The analysis included 645 patients (median age, 44 years; 71% women) with 1308 iTTP episodes; 58% were Black, 37% white, and 6% other/unknown race. During a median follow-up of 3.3 years, key findings were as follows:
Primary outcomes:
Acute iTTP-associated mortality was 3.3% (35 of 1049 episodes) overall and did not differ significantly between Black (3.2%) and white patients (3.7%).

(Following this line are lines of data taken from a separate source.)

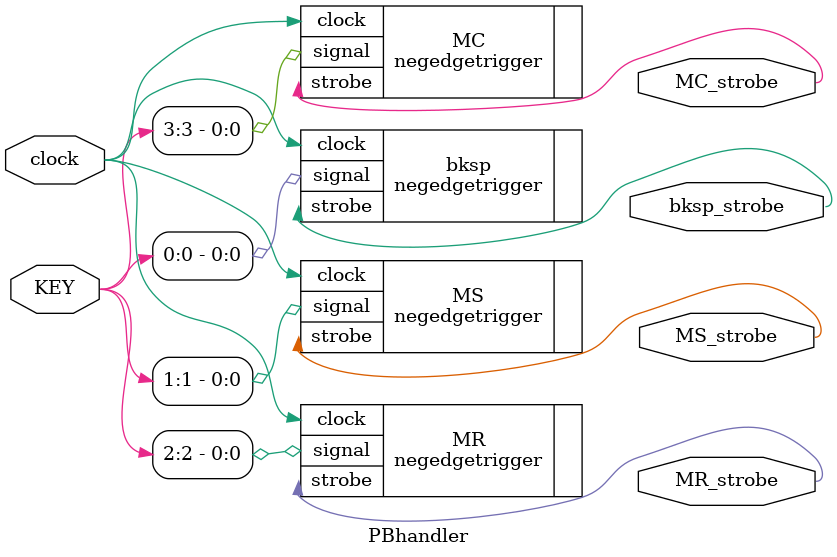
<source format=v>
module PBhandler (
	input [3:0] KEY,
	input clock,
	output bksp_strobe,
	output MS_strobe,
	output MR_strobe,
	output MC_strobe);

negedgetrigger bksp (.clock(clock), .signal(KEY[0]), .strobe(bksp_strobe));
negedgetrigger MS (.clock(clock), .signal(KEY[1]), .strobe(MS_strobe));
negedgetrigger MR (.clock(clock), .signal(KEY[2]), .strobe(MR_strobe));
negedgetrigger MC (.clock(clock), .signal(KEY[3]), .strobe(MC_strobe));

endmodule
</source>
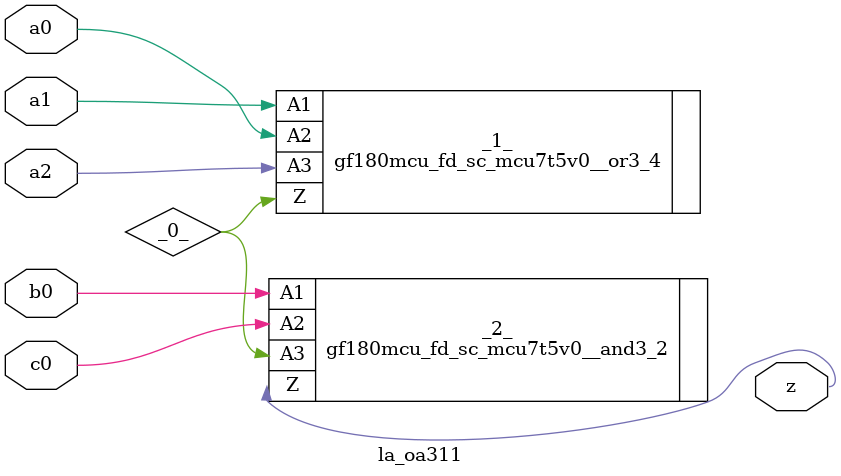
<source format=v>
/* Generated by Yosys 0.37 (git sha1 a5c7f69ed, clang 14.0.0-1ubuntu1.1 -fPIC -Os) */

module la_oa311(a0, a1, a2, b0, c0, z);
  wire _0_;
  input a0;
  wire a0;
  input a1;
  wire a1;
  input a2;
  wire a2;
  input b0;
  wire b0;
  input c0;
  wire c0;
  output z;
  wire z;
  gf180mcu_fd_sc_mcu7t5v0__or3_4 _1_ (
    .A1(a1),
    .A2(a0),
    .A3(a2),
    .Z(_0_)
  );
  gf180mcu_fd_sc_mcu7t5v0__and3_2 _2_ (
    .A1(b0),
    .A2(c0),
    .A3(_0_),
    .Z(z)
  );
endmodule

</source>
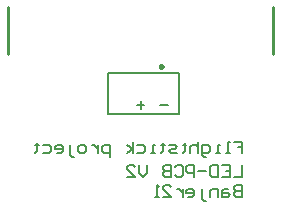
<source format=gbr>
%FSTAX23Y23*%
%MOMM*%
%SFA1B1*%

%IPPOS*%
%ADD29C,0.250000*%
%ADD30C,0.200000*%
%ADD31C,0.253999*%
%LNledpcbv2_legend_bot-1*%
%LPD*%
G54D29*
X01878Y21299D02*
D01*
X01878Y21308*
X01877Y21317*
X01876Y21325*
X01874Y21334*
X01871Y21342*
X01868Y2135*
X01864Y21358*
X01859Y21366*
X01855Y21373*
X01849Y2138*
X01843Y21386*
X01837Y21392*
X0183Y21398*
X01823Y21403*
X01816Y21408*
X01808Y21412*
X018Y21415*
X01792Y21418*
X01784Y21421*
X01775Y21423*
X01767Y21424*
X01758Y21424*
X01749*
X0174Y21424*
X01732Y21423*
X01723Y21421*
X01715Y21418*
X01707Y21415*
X01699Y21412*
X01691Y21408*
X01684Y21403*
X01677Y21398*
X0167Y21392*
X01664Y21386*
X01658Y2138*
X01652Y21373*
X01647Y21366*
X01643Y21358*
X01639Y2135*
X01636Y21342*
X01633Y21334*
X01631Y21325*
X0163Y21317*
X01629Y21308*
X01628Y21299*
X01629Y21291*
X0163Y21282*
X01631Y21273*
X01633Y21265*
X01636Y21257*
X01639Y21249*
X01643Y21241*
X01647Y21233*
X01652Y21226*
X01658Y21219*
X01664Y21213*
X0167Y21207*
X01677Y21201*
X01684Y21196*
X01691Y21191*
X01699Y21187*
X01707Y21184*
X01715Y21181*
X01723Y21178*
X01732Y21176*
X0174Y21175*
X01749Y21175*
X01758*
X01767Y21175*
X01775Y21176*
X01784Y21178*
X01792Y21181*
X018Y21184*
X01808Y21187*
X01816Y21191*
X01823Y21196*
X0183Y21201*
X01837Y21207*
X01843Y21213*
X01849Y21219*
X01855Y21226*
X01859Y21233*
X01864Y21241*
X01868Y21249*
X01871Y21257*
X01874Y21265*
X01876Y21273*
X01877Y21282*
X01878Y21291*
X01878Y21299*
G54D30*
X-02745Y17299D02*
X03253D01*
Y20799*
X-02745D02*
X03253D01*
X-02745Y17299D02*
Y20799D01*
X07896Y14969D02*
X08562D01*
Y14469*
X08229*
X08562*
Y13969*
X07563D02*
X0723D01*
X07396*
Y14969*
X07563*
X0673Y13969D02*
X06397D01*
X06563*
Y14636*
X0673*
X05563Y13636D02*
X05397D01*
X0523Y13803*
Y14636*
X0573*
X05897Y14469*
Y14136*
X0573Y13969*
X0523*
X04897Y14969D02*
Y13969D01*
Y14469*
X0473Y14636*
X04397*
X04231Y14469*
Y13969*
X03731Y14802D02*
Y14636D01*
X03897*
X03564*
X03731*
Y14136*
X03564Y13969*
X03064D02*
X02564D01*
X02398Y14136*
X02564Y14302*
X02898*
X03064Y14469*
X02898Y14636*
X02398*
X01898Y14802D02*
Y14636D01*
X02065*
X01731*
X01898*
Y14136*
X01731Y13969*
X01232D02*
X00898D01*
X01065*
Y14636*
X01232*
X-00267D02*
X00232D01*
X00398Y14469*
Y14136*
X00232Y13969*
X-00267*
X-006D02*
Y14969D01*
Y14302D02*
X-011Y14636D01*
X-006Y14302D02*
X-011Y13969D01*
X-026Y13636D02*
Y14636D01*
X-03099*
X-03266Y14469*
Y14136*
X-03099Y13969*
X-026*
X-03599Y14636D02*
Y13969D01*
Y14302*
X-03766Y14469*
X-03932Y14636*
X-04099*
X-04766Y13969D02*
X-05099D01*
X-05265Y14136*
Y14469*
X-05099Y14636*
X-04766*
X-04599Y14469*
Y14136*
X-04766Y13969*
X-05599Y13636D02*
X-05765D01*
X-05932Y13803*
Y14636*
X-07098Y13969D02*
X-06765D01*
X-06598Y14136*
Y14469*
X-06765Y14636*
X-07098*
X-07265Y14469*
Y14302*
X-06598*
X-08264Y14636D02*
X-07765D01*
X-07598Y14469*
Y14136*
X-07765Y13969*
X-08264*
X-08764Y14802D02*
Y14636D01*
X-08598*
X-08931*
X-08764*
Y14136*
X-08931Y13969*
X08562Y12956D02*
Y11956D01*
X07896*
X06896Y12956D02*
X07563D01*
Y11956*
X06896*
X07563Y12456D02*
X0723D01*
X06563Y12956D02*
Y11956D01*
X06063*
X05897Y12123*
Y12789*
X06063Y12956*
X06563*
X05563Y12456D02*
X04897D01*
X04564Y11956D02*
Y12956D01*
X04064*
X03897Y12789*
Y12456*
X04064Y1229*
X04564*
X02898Y12789D02*
X03064Y12956D01*
X03397*
X03564Y12789*
Y12123*
X03397Y11956*
X03064*
X02898Y12123*
X02564Y12956D02*
Y11956D01*
X02065*
X01898Y12123*
Y1229*
X02065Y12456*
X02564*
X02065*
X01898Y12623*
Y12789*
X02065Y12956*
X02564*
X00565D02*
Y1229D01*
X00232Y11956*
X-001Y1229*
Y12956*
X-011Y11956D02*
X-00434D01*
X-011Y12623*
Y12789*
X-00933Y12956*
X-006*
X-00434Y12789*
X08562Y11276D02*
Y10277D01*
X08063*
X07896Y10443*
Y1061*
X08063Y10777*
X08562*
X08063*
X07896Y10943*
Y1111*
X08063Y11276*
X08562*
X07396Y10943D02*
X07063D01*
X06896Y10777*
Y10277*
X07396*
X07563Y10443*
X07396Y1061*
X06896*
X06563Y10277D02*
Y10943D01*
X06063*
X05897Y10777*
Y10277*
X05563Y09943D02*
X05397D01*
X0523Y1011*
Y10943*
X04064Y10277D02*
X04397D01*
X04564Y10443*
Y10777*
X04397Y10943*
X04064*
X03897Y10777*
Y1061*
X04564*
X03564Y10943D02*
Y10277D01*
Y1061*
X03397Y10777*
X03231Y10943*
X03064*
X01898Y10277D02*
X02564D01*
X01898Y10943*
Y1111*
X02065Y11276*
X02398*
X02564Y1111*
X01565Y10277D02*
X01232D01*
X01398*
Y11276*
X01565Y1111*
X02339Y18096D02*
X01673D01*
X0034D02*
X-00325D01*
X00007Y17762D02*
Y18429D01*
G54D31*
X-11199Y22392D02*
Y26392D01*
X11199Y22392D02*
Y26392D01*
M02*
</source>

Black race was associated with shorter RFS (hazard ratio, 1.60).
Secondary outcomes:
Adding rituximab to corticosteroids improved RFS in white patients (HR, 0.37) but not Black patients (HR, 0.96).
In patients with new-onset iTTP, the addition of rituximab delayed relapse; however, RFS was shorter in Black than in white patients, regardless of rituximab treatment.
In patients with relapsed iTTP, rituximab significantly improved RFS in white but not Black patients.
Chaturvedi S et al. Race, rituximab, and relapse in TTP. Blood 2022 Sep 22; 140:1335. (https://doi.org/10.1182/blood.2022016640)
Comment
The results underscore that Black race is associated with higher risk for iTTP relapse and less-durable response to rituximab. The results are generalizable, as the cohort was drawn from 15 high-volume geographically diverse referral centers in the U.S. Although differences in genetic repertoire (a lower frequency of the HLA-DRB1*04 allele that is protective against iTTP) could partially explain these disparities, Black patients with iTTP require vigilant monitoring for relapse and early intervention with alternative therapeutics, such as caplacizumab.